Jacquelyn Blain

Paragraphs

High School“. I could have never thought that those two words could have so much meaning behind it. A tsunami forms in my head, flooding every inch of my mind in nothing but memories. The feelings that were felt, crashing down on me again as the words, “high school” are said. The time that I realized what reality really was, that the true meaning of happiness doesn’t come from another but only within oneself. So innocent and so fragile, I didn’t see that in the flood, I was standing on my own. The faces of those I called “friends” turned into faces I no longer recognized. Those that I loved… faded into nothing but a memory, “high school”. Four. Four is the number of faces that haven’t washed away. Those who supported me even when the craziest thought would come to mind, but, even with four I still feel alone. The flood has blinded me for so long that I’ve forgotten what it’s like to be happy yet alone. To not feel the need to be distracted from what reality has unfolded to really be. Though, I always wasn’t like this. There was a time where happiness was all that crossed my mind, where the word “high school” only brought joy to my mind.

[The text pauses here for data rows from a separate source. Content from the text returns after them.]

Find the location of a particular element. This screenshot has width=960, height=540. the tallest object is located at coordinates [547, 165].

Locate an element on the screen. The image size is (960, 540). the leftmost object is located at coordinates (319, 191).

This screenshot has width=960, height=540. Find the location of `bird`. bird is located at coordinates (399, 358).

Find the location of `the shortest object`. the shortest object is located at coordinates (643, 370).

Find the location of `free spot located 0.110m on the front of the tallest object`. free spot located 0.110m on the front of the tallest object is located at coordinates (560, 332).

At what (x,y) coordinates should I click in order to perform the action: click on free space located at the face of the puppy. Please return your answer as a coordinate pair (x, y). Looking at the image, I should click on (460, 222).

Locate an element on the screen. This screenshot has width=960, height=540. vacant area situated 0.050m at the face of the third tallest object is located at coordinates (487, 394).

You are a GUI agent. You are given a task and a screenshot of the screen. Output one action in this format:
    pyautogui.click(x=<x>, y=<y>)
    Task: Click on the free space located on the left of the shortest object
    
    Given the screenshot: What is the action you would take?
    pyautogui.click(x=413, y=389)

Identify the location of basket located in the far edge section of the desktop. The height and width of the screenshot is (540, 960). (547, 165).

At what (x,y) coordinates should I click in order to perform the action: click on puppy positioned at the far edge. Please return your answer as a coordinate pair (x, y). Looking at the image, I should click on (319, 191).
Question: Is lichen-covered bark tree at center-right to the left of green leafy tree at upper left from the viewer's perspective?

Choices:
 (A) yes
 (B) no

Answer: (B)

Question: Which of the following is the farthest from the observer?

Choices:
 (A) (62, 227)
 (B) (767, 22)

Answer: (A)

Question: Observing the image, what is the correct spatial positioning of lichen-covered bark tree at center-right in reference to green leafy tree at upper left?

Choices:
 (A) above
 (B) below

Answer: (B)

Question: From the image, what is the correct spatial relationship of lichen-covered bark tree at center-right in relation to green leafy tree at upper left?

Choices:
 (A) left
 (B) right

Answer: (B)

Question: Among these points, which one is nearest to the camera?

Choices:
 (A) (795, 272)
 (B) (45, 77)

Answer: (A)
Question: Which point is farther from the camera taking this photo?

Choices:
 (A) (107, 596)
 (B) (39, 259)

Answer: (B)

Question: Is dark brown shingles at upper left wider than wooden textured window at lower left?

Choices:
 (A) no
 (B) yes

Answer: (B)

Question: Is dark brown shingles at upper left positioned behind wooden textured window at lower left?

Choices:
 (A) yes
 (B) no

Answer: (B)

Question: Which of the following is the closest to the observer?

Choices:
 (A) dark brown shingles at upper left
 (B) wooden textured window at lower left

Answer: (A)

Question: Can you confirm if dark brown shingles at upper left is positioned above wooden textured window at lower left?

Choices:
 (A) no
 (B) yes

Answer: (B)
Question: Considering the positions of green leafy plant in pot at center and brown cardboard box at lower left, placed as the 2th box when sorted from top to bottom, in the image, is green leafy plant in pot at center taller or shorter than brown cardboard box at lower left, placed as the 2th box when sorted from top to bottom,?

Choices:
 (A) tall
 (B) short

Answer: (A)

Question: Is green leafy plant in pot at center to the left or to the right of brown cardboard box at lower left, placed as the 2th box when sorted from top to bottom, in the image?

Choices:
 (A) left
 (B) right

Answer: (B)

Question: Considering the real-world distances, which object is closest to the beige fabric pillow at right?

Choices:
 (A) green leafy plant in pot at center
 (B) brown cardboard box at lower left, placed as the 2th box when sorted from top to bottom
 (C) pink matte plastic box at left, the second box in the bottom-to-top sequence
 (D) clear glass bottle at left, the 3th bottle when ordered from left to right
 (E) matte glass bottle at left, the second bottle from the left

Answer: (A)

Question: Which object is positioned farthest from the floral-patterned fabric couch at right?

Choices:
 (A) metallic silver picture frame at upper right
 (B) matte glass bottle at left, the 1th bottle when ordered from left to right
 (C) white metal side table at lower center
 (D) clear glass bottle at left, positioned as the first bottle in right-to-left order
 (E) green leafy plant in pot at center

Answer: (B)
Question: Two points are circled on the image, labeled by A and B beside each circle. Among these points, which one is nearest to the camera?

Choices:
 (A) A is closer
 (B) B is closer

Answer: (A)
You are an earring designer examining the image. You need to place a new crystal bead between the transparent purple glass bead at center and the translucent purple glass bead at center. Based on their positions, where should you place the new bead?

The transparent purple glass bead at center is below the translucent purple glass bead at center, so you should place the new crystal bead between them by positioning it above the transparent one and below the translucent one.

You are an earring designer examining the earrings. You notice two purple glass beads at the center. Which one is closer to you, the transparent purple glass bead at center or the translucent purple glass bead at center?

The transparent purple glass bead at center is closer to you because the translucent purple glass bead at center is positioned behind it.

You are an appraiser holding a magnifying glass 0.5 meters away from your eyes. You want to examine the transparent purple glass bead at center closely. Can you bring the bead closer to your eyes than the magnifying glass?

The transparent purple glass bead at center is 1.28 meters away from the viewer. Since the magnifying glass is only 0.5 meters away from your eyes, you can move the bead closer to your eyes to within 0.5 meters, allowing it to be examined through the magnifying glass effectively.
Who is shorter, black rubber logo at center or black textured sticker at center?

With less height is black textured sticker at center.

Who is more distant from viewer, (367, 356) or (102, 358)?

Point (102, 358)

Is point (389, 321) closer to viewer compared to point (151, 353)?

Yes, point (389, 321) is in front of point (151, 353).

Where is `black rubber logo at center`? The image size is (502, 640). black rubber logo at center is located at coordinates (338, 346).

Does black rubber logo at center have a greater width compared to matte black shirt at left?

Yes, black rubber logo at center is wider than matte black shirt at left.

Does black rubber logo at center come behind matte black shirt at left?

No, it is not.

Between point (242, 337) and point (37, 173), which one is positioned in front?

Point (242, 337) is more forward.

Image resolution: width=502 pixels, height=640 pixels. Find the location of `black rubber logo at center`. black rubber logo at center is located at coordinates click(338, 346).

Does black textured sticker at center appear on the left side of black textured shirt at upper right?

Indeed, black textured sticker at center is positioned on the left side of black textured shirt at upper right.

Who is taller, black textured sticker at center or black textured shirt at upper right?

Freshman year. I remember this day like it was yesterday, I wore my favorite navy blue cropped shirt, with my favorite dark washed skinny jeans and paired it with some all black Jordan’s with some hints of pink that my mom had just bought me. It was hot and the sky’s were clear. “High School“. So long awaited and I was finally here, I’m in “high school“. I could feel butterfly’s in my stomach as those words were said. I was so excited for the new chapter of my life to begin. I felt more and more butterfly’s as I say goodbye to my mom and walk in to “high school” for the very first time. All day, I’ve met new faces and saw some old faces along the way. I laughed and played the whole day, meeting more and more faces as I went along my day. It was soon home time, and my mom was waiting for me by the school stairs. All the way home, I went on and on about my day. Telling the names of my teachers and new friends I had just made. “I’m finally in high school” I would say as I settled down and got ready, for tomorrow’s a new day in “high school“.

1 Comment

  1. Jacquelyn Blain

    I love the creativity in how you set this up and wrote it. Very powerful moments and feelings — you really captured what that felt like. Nice work!